Kling also had an interesting life. Gil Bogen and Dave Anderson of the SABR BioProject have a biography of Kling. The interesting thing is that at the time, Kling was considered to be Jewish. But Kling's wife in 1948 insisted her husband was a Baptist. In 1969, she then claimed her husband was a Lutheran. One of Kling's grandchildren insists that his grandfather was Jewish. And I would tend to give credence to this since that man, another John Kling, is Jewish.



But what of Nunamaker? Well, I found a nice picture of him at Findagrave. He had a pretty nice career batting .268 during in 12 big league seasons and played in the 1920 World Series for Cleveland. Nunamaker joined the Yankees from the Red Sox in 1914 and he was one of six catchers used by Yankee managers Frank Chance and Roger Peckinpaugh. One of those catchers was Pi Schwert, who would later go on to serve in the U.S. House of Representatives.


Several catchers have had three assists in an inning, but not necessarily three CS. The last catcher to get all three assists in one inning was Alan Ashby of the Astros on July 28, 1987 in the 8th inning. Ashby threw out Andres Thomas at first on a dropped third strike. He later threw out Zane Smith on a sacrifice bunt. And he ended the inning catching Dion James stealing second base.

Sources: New York Times, Retrosheet,, SABR BioProject, SABR Records Committee Newsletters, Sporting News Complete Baseball Record Book

2007-08-13 08:51:19
1.   64cardinals
Up until the early '50's, the home team had the option of batting 1st or 2nd. So it was entirely possible that Detroit batted in the top of the ninth in a game they won at home.
2007-08-13 08:55:23
2.   Bob Timmermann
I had looked into that possibility, but that did not happen in the game.
2007-08-13 11:36:00
3.   Jon Weisman
1 - How often did that happen (home team batting first)?
2007-08-13 11:37:47
4.   Bob Timmermann
It didn't happen much after the turn of the century, but happened a lot in the 19th. The idea was to get a chance to bat against a ball that was still new.
2007-08-13 18:19:48
5.   BruceR
Bob ... a research question of an entirely different subject, if you please (if not, I understand and I thank you for your time in reading this).

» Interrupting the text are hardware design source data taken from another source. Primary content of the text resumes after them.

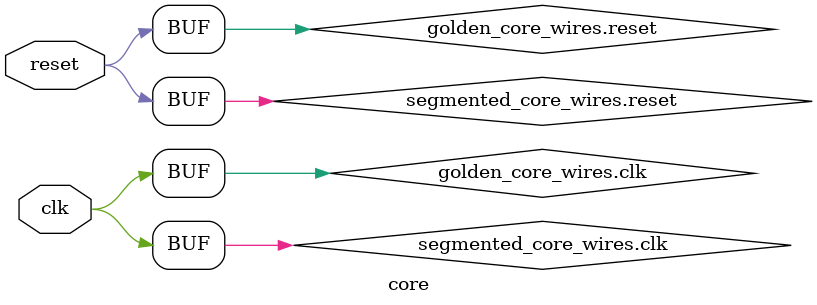
<source format=sv>


module core #(
        parameter program_file  = ""
)(
    input clk,
    input reset
);

    // Instanciate main interfaces for wires
    golden_interface golden_core_wires();
    segmented_interface segmented_core_wires();
	 
	 
	assign segmented_core_wires.clk = clk;
	assign segmented_core_wires.reset = reset;

    assign golden_core_wires.clk = clk;  
    assign golden_core_wires.reset = reset;

    // Designator instances for segmented core
    adder_sum_wiring_designator_segmented             adder_sum_wiring_designator_segmented               (.wires(segmented_core_wires));
    adder_pc_wiring_designator_segmented              adder_pc_wiring_designator_segmented                (.wires(segmented_core_wires));
    pc_wiring_designator_segmented                    pc_wiring_designator_segmented                      (.wires(segmented_core_wires));
    instruction_memory_wiring_designator_segmented    instruction_memory_wiring_designator_segmented      (.wires(segmented_core_wires));
    data_memory_wiring_designator_segmented           data_memory_wiring_designator_segmented             (.wires(segmented_core_wires));
    register_bank_wiring_designator_segmented         register_bank_wiring_designator_segmented           (.wires(segmented_core_wires));
    immediate_generator_wiring_designator_segmented   immediate_generator_wiring_designator_segmented     (.wires(segmented_core_wires));
    alu_encapsulator_wiring_designator_segmented      alu_encapsulator_wiring_designator_segmented        (.wires(segmented_core_wires));
    mux_mem_wiring_designator_segmented               mux_mem_wiring_designator_segmented                 (.wires(segmented_core_wires));
    mux_pc_wiring_designator_segmented                mux_pc_wiring_designator_segmented                  (.wires(segmented_core_wires));
    jump_controller_wiring_designator_segmented       jump_controller_wiring_designator_segmented         (.wires(segmented_core_wires));
    main_controller_wiring_designator_segmented       main_controller_wiring_designator_segmented         (.wires(segmented_core_wires));
    alu_controller_wiring_designator_segmented        alu_controller_wiring_designator_segmented          (.wires(segmented_core_wires));
    reg_if_id_wiring_designator_segmented             reg_if_id_wiring_designator_segmented               (.wires(segmented_core_wires));
    reg_id_ex_wiring_designator_segmented             reg_id_ex_wiring_designator_segmented               (.wires(segmented_core_wires));
    reg_mem_wb_wiring_designator_segmented            reg_mem_wb_wiring_designator_segmented              (.wires(segmented_core_wires));

    //Designator instances for golden core
    adder_sum_wiring_designator             adder_sum_wiring_designator             (.wires(golden_core_wires));
    adder_pc_wiring_designator              adder_pc_wiring_designator              (.wires(golden_core_wires));
    pc_wiring_designator                    pc_wiring_designator                    (.wires(golden_core_wires));
    instruction_memory_wiring_designator    instruction_memory_wiring_designator    (.wires(golden_core_wires));
    data_memory_wiring_designator           data_memory_wiring_designator           (.wires(golden_core_wires));
    register_bank_wiring_designator         register_bank_wiring_designator         (.wires(golden_core_wires));
    immediate_generator_wiring_designator   immediate_generator_wiring_designator   (.wires(golden_core_wires));
    alu_wiring_designator                   alu_wiring_designator                   (.wires(golden_core_wires));
    mux_mem_wiring_designator               mux_mem_wiring_designator               (.wires(golden_core_wires));
    mux_alu1_wiring_designator              mux_alu1_wiring_designator              (.wires(golden_core_wires));
    mux_alu2_wiring_designator              mux_alu2_wiring_designator              (.wires(golden_core_wires));
    mux_pc_wiring_designator                mux_pc_wiring_designator                (.wires(golden_core_wires));
    jump_controller_wiring_designator       jump_controller_wiring_designator       (.wires(golden_core_wires));
    main_controller_wiring_designator       main_controller_wiring_designator       (.wires(golden_core_wires));
    alu_controller_wiring_designator        alu_controller_wiring_designator        (.wires(golden_core_wires));

    // Instanciate the cores
    golden_model_core   #(.program_file(program_file))  golden_core     (.wires(golden_core_wires));
    segmented_core      #(.program_file(program_file))  segmented_core  (.wires(segmented_core_wires));


endmodule
</source>
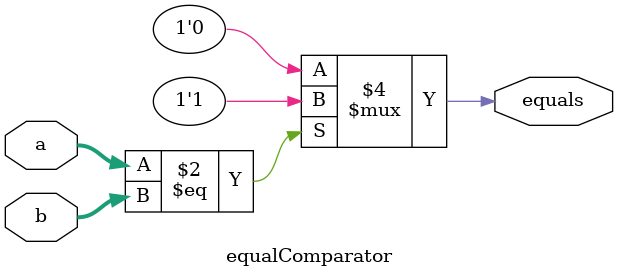
<source format=sv>
module equalComparator #(parameter M = 5)(input wire [M-1:0] a, input wire [M-1:0] b, output reg equals);

	always @* begin
		if (a == b) begin
        equals = 1;
      end
      else begin
        equals = 0;
      end
    end
	 
endmodule 
</source>
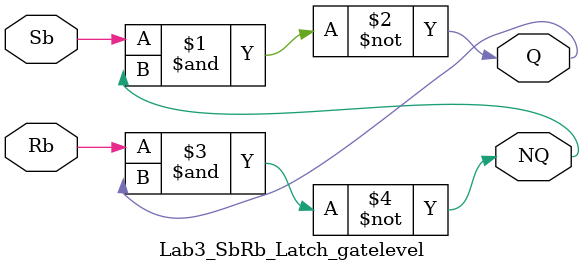
<source format=v>
module Lab3_SbRb_Latch_gatelevel(output Q, NQ, input Sb, Rb);

nand #(2) G1(Q,Sb,NQ);
nand #(2) G2(NQ,Rb,Q);

endmodule
</source>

While you were in St. Louis, a buddy and I came across a list of the various franchises and their nicknames. Among others, one question that came up was this: what is the oldest pro sports franchise in the world, any sport, active or inactive ??? We were thinking it might be in something obscure (at least to us in the US) like archery or crew or even wrestling.

And, of course, when the question came up I immediately said, there is but one man to whom I would turn for this answer -- Bob "Two Ms and Two Ns" Timmermann !!!

Thanks in advance.

2007-08-13 23:18:42
6.   Bob Timmermann
You'd have to define "professional" more closely. All the players professional? Do all the opponents have to be professional?

The 1869 Cincinnati Red Stockings were the first all professional team that was openly so.

There were lots of pro athletes going back to the ancient Olympics.